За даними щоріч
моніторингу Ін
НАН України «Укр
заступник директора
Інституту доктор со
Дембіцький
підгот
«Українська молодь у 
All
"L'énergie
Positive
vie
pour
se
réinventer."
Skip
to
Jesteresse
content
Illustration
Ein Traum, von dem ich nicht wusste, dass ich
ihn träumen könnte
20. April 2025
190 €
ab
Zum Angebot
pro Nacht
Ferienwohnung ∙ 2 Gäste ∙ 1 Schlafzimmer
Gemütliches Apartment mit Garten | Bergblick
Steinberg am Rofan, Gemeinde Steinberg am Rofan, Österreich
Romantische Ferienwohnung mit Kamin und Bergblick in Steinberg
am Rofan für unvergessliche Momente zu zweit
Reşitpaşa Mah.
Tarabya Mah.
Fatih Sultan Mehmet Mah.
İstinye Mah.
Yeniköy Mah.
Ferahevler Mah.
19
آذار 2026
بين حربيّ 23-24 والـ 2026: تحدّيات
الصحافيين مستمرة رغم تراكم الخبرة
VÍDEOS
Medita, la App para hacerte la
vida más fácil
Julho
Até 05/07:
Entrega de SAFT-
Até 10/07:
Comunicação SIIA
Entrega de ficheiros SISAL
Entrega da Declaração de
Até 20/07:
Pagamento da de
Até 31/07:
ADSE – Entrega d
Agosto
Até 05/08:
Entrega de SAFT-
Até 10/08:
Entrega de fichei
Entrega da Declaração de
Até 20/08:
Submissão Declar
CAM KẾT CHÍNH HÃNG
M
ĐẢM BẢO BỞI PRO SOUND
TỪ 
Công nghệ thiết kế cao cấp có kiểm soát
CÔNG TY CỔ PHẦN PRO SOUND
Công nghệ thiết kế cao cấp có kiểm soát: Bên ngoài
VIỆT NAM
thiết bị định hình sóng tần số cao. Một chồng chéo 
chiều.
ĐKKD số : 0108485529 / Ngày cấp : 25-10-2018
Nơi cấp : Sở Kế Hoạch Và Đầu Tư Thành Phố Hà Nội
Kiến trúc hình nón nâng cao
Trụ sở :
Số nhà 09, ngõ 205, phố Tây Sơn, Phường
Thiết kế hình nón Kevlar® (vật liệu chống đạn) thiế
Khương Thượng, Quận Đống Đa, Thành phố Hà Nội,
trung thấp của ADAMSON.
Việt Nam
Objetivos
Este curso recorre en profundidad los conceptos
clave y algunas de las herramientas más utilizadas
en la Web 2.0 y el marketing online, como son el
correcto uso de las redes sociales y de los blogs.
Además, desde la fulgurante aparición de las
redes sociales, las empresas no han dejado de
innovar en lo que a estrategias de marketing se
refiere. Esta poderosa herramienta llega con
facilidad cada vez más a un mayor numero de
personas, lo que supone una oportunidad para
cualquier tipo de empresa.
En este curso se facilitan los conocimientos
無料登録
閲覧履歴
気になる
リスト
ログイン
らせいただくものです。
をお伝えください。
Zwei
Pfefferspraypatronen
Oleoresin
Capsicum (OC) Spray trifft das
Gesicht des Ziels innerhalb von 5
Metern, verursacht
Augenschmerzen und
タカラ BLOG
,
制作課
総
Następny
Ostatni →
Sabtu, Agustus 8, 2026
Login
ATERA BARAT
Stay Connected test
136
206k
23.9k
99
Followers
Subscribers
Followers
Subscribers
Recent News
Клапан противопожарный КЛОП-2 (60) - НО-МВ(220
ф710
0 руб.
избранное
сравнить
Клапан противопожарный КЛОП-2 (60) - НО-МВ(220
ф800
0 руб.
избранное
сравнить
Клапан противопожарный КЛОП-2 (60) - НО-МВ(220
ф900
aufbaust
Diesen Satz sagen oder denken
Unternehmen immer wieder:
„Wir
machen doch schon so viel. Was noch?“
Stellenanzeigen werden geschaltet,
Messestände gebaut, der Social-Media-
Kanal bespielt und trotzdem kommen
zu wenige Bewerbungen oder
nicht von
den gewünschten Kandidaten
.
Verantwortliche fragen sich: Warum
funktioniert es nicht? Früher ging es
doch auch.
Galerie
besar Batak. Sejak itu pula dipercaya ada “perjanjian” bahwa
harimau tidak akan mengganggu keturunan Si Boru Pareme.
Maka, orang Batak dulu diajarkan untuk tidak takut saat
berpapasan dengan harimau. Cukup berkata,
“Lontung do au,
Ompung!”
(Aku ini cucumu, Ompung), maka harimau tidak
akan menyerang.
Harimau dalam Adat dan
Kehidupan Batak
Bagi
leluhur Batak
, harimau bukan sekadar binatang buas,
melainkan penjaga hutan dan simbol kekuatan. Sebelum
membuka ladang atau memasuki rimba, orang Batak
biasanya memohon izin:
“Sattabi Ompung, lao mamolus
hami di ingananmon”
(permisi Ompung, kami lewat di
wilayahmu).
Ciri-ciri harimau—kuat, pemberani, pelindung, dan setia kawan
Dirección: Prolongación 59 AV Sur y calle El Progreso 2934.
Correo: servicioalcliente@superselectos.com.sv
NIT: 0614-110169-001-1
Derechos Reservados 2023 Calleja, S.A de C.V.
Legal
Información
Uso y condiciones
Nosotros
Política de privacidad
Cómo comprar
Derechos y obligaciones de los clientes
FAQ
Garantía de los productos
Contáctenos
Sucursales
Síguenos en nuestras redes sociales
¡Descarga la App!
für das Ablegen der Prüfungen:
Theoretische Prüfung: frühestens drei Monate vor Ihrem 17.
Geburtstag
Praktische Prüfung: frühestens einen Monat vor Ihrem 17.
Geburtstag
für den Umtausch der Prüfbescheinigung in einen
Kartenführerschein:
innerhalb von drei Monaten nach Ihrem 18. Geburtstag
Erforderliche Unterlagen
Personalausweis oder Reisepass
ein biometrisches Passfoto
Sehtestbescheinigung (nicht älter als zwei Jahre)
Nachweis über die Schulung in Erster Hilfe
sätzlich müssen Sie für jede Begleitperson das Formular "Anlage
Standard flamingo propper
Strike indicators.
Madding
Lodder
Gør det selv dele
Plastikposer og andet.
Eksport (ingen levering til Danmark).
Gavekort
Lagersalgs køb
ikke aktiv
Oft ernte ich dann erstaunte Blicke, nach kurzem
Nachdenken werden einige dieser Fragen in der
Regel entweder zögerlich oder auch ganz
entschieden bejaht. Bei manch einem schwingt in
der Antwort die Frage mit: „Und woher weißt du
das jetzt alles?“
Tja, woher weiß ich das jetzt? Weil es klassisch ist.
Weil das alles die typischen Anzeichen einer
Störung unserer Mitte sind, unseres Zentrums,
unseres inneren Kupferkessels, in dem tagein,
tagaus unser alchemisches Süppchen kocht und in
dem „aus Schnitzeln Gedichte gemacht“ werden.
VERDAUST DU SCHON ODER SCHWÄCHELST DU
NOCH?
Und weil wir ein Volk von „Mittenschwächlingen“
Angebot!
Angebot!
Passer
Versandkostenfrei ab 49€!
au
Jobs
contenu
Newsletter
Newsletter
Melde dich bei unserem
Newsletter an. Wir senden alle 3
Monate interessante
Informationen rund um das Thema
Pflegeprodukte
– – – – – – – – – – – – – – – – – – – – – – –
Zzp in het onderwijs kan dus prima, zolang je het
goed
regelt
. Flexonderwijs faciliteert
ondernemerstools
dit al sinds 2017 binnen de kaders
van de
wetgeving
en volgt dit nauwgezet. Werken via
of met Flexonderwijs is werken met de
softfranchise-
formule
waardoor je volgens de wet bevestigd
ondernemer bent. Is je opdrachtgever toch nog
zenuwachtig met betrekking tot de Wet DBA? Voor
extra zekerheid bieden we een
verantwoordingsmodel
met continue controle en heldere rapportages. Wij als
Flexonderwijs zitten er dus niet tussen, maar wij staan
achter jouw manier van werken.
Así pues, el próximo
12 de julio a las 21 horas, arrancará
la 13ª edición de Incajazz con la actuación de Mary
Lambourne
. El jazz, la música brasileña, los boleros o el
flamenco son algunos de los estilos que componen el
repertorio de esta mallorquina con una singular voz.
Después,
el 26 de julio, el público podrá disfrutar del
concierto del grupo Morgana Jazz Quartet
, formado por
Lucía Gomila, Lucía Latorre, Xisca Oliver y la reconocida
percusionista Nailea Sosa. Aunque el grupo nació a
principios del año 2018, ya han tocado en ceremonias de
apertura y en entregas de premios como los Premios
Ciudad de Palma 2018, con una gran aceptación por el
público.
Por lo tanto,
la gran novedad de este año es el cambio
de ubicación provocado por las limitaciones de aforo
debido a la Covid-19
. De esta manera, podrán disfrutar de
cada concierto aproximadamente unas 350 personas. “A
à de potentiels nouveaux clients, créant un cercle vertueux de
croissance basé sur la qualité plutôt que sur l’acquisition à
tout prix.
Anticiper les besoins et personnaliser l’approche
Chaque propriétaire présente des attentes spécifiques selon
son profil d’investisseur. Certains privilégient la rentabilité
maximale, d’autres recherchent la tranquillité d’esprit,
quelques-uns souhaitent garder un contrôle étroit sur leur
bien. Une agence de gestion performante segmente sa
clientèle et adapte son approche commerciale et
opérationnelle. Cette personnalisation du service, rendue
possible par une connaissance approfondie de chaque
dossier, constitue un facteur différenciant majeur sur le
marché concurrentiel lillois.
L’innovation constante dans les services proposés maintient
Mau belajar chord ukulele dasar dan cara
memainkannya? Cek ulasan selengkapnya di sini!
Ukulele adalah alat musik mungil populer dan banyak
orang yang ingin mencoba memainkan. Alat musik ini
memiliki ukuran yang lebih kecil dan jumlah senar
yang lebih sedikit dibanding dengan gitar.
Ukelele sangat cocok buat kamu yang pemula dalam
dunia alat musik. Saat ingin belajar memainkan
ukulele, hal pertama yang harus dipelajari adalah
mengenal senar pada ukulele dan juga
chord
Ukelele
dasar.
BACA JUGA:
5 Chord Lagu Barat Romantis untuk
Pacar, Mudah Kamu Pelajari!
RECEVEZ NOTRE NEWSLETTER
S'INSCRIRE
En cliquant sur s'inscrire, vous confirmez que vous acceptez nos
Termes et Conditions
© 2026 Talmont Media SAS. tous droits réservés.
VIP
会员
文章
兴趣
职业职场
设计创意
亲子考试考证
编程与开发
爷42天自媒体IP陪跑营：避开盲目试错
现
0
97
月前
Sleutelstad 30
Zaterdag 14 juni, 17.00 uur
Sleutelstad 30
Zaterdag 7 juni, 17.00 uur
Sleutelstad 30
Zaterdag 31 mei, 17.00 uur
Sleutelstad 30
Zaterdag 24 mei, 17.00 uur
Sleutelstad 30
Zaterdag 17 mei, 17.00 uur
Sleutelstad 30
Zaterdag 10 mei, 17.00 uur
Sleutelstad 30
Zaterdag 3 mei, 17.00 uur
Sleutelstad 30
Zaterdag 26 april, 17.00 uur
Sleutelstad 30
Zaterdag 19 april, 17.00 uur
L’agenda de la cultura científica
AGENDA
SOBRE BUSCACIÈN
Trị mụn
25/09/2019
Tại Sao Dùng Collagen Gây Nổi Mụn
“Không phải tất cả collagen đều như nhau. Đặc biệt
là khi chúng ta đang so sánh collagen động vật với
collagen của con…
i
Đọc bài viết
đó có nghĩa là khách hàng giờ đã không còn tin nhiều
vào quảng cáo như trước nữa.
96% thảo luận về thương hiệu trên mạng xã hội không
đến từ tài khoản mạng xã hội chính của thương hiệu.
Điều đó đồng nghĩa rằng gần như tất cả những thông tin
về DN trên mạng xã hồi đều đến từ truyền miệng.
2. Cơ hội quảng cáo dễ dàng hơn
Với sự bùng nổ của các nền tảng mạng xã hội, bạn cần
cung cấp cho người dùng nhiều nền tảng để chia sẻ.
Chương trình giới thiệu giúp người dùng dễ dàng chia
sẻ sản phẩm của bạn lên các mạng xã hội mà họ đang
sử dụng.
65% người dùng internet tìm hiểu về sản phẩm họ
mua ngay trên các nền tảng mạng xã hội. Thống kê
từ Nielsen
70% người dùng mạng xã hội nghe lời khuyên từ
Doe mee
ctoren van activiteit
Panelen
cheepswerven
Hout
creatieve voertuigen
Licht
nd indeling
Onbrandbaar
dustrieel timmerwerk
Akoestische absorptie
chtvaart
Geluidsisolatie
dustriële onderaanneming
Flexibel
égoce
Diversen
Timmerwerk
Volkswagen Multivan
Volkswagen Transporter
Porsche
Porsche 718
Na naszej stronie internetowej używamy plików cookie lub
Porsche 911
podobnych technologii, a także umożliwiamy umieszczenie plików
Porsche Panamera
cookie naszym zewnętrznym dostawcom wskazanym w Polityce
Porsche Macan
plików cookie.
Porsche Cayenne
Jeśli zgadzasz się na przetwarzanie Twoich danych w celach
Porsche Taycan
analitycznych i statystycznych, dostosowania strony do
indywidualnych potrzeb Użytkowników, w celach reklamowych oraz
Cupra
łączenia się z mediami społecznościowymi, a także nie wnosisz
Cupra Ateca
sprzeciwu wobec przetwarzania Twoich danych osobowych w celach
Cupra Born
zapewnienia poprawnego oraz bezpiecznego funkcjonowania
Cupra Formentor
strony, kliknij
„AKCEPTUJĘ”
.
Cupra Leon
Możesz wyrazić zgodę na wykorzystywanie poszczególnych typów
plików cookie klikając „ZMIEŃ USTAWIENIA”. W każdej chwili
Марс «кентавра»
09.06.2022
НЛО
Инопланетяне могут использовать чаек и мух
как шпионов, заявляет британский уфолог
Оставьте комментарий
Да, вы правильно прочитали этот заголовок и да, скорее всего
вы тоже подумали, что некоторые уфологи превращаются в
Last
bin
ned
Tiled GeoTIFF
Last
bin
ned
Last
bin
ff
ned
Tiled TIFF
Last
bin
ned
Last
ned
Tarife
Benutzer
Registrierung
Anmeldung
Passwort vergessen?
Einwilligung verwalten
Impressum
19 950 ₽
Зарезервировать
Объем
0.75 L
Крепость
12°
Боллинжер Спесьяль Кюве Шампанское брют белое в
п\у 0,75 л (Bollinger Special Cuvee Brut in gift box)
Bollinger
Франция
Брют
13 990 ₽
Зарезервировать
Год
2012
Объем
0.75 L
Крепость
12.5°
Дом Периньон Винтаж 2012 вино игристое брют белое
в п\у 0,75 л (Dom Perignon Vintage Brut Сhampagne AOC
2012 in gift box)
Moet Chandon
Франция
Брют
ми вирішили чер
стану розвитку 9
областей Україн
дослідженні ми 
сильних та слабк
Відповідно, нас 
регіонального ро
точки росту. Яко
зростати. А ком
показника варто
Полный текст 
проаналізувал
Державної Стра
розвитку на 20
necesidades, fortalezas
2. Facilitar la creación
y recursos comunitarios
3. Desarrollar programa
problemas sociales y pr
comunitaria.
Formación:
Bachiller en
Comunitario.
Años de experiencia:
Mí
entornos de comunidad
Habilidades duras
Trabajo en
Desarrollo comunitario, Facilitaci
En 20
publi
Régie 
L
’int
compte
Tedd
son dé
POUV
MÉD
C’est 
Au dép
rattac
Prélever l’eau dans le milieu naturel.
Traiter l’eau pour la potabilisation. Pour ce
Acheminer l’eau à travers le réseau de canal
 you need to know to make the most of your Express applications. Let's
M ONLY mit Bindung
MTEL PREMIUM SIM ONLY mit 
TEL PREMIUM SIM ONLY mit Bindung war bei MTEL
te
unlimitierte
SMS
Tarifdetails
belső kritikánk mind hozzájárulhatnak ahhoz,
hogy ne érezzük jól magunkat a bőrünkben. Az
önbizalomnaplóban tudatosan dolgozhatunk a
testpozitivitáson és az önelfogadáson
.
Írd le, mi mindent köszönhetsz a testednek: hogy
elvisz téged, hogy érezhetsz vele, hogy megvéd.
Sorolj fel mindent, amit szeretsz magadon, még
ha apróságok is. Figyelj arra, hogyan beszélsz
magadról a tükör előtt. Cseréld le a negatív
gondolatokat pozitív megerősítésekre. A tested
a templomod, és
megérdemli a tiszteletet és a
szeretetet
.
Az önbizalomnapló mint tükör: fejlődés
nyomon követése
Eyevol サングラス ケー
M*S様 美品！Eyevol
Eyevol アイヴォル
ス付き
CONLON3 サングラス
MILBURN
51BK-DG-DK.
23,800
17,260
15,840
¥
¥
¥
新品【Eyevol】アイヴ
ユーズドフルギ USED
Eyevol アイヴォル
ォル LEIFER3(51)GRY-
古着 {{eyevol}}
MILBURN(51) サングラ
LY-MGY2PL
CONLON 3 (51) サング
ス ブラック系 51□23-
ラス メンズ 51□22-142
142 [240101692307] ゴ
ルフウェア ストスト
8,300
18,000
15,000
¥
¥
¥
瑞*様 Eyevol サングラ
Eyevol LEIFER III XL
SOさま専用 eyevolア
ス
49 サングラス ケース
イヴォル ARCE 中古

• Task brief: Up to and including the line with "CÔNG TY CỔ PHẦN PRO SOUND", output each line of the entries above exactly, starting from the first.

• Exercise solution:
За даними щоріч
моніторингу Ін
НАН України «Укр
заступник директора
Інституту доктор со
Дембіцький
підгот
«Українська молодь у 
All
"L'énergie
Positive
vie
pour
se
réinventer."
Skip
to
Jesteresse
content
Illustration
Ein Traum, von dem ich nicht wusste, dass ich
ihn träumen könnte
20. April 2025
190 €
ab
Zum Angebot
pro Nacht
Ferienwohnung ∙ 2 Gäste ∙ 1 Schlafzimmer
Gemütliches Apartment mit Garten | Bergblick
Steinberg am Rofan, Gemeinde Steinberg am Rofan, Österreich
Romantische Ferienwohnung mit Kamin und Bergblick in Steinberg
am Rofan für unvergessliche Momente zu zweit
Reşitpaşa Mah.
Tarabya Mah.
Fatih Sultan Mehmet Mah.
İstinye Mah.
Yeniköy Mah.
Ferahevler Mah.
19
آذار 2026
بين حربيّ 23-24 والـ 2026: تحدّيات
الصحافيين مستمرة رغم تراكم الخبرة
VÍDEOS
Medita, la App para hacerte la
vida más fácil
Julho
Até 05/07:
Entrega de SAFT-
Até 10/07:
Comunicação SIIA
Entrega de ficheiros SISAL
Entrega da Declaração de
Até 20/07:
Pagamento da de
Até 31/07:
ADSE – Entrega d
Agosto
Até 05/08:
Entrega de SAFT-
Até 10/08:
Entrega de fichei
Entrega da Declaração de
Até 20/08:
Submissão Declar
CAM KẾT CHÍNH HÃNG
M
ĐẢM BẢO BỞI PRO SOUND
TỪ 
Công nghệ thiết kế cao cấp có kiểm soát
CÔNG TY CỔ PHẦN PRO SOUND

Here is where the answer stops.